We consider the following Cauchy problem for the incompressible
Navier-Stokes equations in $\mathbb{R}^3\times (0,T)$,
\begin{equation}
\begin{gathered}
\partial _{t}u+(u \cdot \nabla )u+\nabla p=\Delta u, \\
\nabla .u=0, \\
u(x,0)=u_{0}(x),
\end{gathered}  \label{eq1.1}
\end{equation}
where $u=(u_1,u_2,u_3)$ is the velocity field, $p(x,t)$ is a
scalar pressure, and $u_{0}(x)$ with $\nabla .u_{0}=0$ in the
sense of distribution is the initial velocity field.

Although a global weak solution of \eqref{eq1.1} was first
constructed by Leray~\cite{Le} in 1934, the fundamental problem on
uniqueness and regularity of weak solutions still remains open,
although huge contributions have been made in an effort to
understand regularities of the weak solution.
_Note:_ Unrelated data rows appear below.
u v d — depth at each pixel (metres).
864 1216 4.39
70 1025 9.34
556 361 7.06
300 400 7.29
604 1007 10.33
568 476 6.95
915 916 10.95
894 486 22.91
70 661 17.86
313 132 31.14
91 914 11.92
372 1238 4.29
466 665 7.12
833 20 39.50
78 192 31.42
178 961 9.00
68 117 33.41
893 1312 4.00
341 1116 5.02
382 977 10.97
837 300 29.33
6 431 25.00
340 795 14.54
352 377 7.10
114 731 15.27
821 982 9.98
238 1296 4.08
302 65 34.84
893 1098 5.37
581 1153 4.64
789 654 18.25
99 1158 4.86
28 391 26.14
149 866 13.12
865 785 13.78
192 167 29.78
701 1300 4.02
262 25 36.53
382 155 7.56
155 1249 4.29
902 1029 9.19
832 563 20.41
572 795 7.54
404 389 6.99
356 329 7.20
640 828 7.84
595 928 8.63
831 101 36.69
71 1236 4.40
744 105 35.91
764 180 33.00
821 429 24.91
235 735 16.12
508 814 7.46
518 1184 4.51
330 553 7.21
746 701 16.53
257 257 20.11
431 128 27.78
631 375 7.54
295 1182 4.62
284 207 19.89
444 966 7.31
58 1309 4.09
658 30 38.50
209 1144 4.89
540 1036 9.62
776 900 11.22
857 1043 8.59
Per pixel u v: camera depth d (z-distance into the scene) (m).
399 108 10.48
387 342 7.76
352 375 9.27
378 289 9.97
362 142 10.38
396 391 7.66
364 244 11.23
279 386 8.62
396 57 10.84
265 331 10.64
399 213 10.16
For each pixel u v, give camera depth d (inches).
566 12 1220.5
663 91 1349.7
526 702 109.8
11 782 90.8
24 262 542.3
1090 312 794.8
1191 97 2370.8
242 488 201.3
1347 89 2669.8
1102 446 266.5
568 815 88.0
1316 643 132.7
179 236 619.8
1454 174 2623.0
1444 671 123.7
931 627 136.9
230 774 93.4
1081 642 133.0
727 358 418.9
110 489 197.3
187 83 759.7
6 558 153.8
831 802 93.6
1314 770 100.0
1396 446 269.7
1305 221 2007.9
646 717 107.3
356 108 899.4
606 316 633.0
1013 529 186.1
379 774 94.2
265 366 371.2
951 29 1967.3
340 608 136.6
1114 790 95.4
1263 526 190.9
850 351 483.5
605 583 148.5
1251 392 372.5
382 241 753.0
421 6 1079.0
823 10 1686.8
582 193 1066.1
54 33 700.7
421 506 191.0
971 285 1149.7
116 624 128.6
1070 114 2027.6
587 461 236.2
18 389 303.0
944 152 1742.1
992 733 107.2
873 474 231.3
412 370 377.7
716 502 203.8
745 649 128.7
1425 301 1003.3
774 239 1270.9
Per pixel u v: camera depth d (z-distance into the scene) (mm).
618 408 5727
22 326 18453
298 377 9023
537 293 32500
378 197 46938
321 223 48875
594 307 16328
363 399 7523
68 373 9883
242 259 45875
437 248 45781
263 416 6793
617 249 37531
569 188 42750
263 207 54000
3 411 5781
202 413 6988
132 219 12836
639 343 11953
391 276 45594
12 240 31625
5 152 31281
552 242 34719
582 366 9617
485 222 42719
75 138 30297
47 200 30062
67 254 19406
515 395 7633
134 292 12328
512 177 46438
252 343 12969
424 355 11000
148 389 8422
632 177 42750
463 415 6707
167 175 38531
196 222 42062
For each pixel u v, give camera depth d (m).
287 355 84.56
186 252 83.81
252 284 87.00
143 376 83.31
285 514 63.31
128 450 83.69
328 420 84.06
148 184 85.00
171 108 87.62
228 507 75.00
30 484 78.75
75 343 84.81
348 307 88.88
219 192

It is well-known
that regularity can be persistent under certain condition, which
was introduced in the celebrated work of Serrin \cite{Se}, and can
be described as follows (see also Struwe \cite{Str}).

A \emph{weak solution} $u$ is regular if it satisfies the growth
condition
\begin{equation}
u\in L^p(0,T;L^q(\mathbb{R}^3))\equiv L_{t}^pL_{x}^q,\quad
\text{for } \frac{2}{p}+\frac{3}{q}=1,\; 3<q\leq \infty \,.
\label{eq1.2}
\end{equation}

Regularity was also extended by Beir\~{a}o da Veiga \cite{Bdv}
with \eqref{eq1.2} replaced by the velocity gradient growth
condition:
\begin{equation}
\nabla u\in L_{t}^pL_{x}^q,\quad \text{for }
\frac{2}{p}+\frac{3}{q} =2,\; \frac{3}{2}<q\leq \infty .
\label{eq1.3}
\end{equation}

We recall that the condition \eqref{eq1.2} is important from the
point of view of the relation between scaling invariance and
partial regularity of weak solutions. In fact, the conditions
\eqref{eq1.2} and \eqref{eq1.3} involve all components of the
velocity vector field $u=(u_1,u_2,u_3)$ and are known as degree
$-1$ growth condition, since
\begin{align*}
\| u(\lambda x,\lambda ^2t)\|
_{L^p(0,T;L^q(\mathbb{R}^3))}
&= \lambda ^{-(\frac{2}{p}+\frac{3 }{q})}\| u(x,t) \|
_{L^p(0,\lambda^2 T;L^q(\mathbb{R}^3))} \\
&= \lambda ^{-1}\| u\| _{L^p(0,\lambda
^2T;L^q( \mathbb{R}^3))},
\end{align*}
\begin{align*}
\| \nabla u(\lambda x,\lambda ^2t)\|
_{L^p(0,T;L^q(\mathbb{R}^3))}
&= \lambda ^{1-(
\frac{2}{p}+\frac{3 }{q})}\| \nabla u(x,t)\|
_{L^p(0,\lambda ^2T;L^q(\mathbb{R}^3))} \\
&= \lambda ^{-1}\| \nabla u\| _{L^p(0,\lambda
^2T;L^q( \mathbb{R}^3))}.
\end{align*}
The degree $-1$ growth condition is critical due to the scaling
invariance property. That is, $u$ solves \eqref{eq1.1} if and only
if $u_{\lambda }(x,t)=\lambda u(\lambda x,\lambda ^2t)$ is also
a solution of \eqref{eq1.1}.

Regularity criteria in terms of only one component of the velocity were
given in celebrated works by Zhou.
It was proved in \cite{Zhou1} (see also
\cite{M} and \cite{Zhou2})
that regularity keeps under one of the following two
conditions:
\begin{gather*}
\nabla u_3\in L_{t}^pL_{x}^q,\quad \text{for }
\frac{2}{p}+\frac{3 }{q}=\frac{3}{2},\; 2<q\leq \infty ,\\
u_3\in L_{t}^pL_{x}^q,\quad \text{for }
\frac{2}{p}+\frac{3}{q}= \frac{1}{2},\; 6<q\leq \infty .
\end{gather*}
Later on, some improvements and extensions were given by many
authors, say \cite{CaoT,DSC,Ku,ZP1,ZP2}.
Recently, Dong and Zhang \cite{BZ} proved that if the horizontal
derivatives of the two velocity components
\[
\int_{0}^{T}\| \nabla _h\widetilde{u}(.,s)\|
_{\dot {B}_{\infty ,\infty }^{0}}ds<\infty ,
\]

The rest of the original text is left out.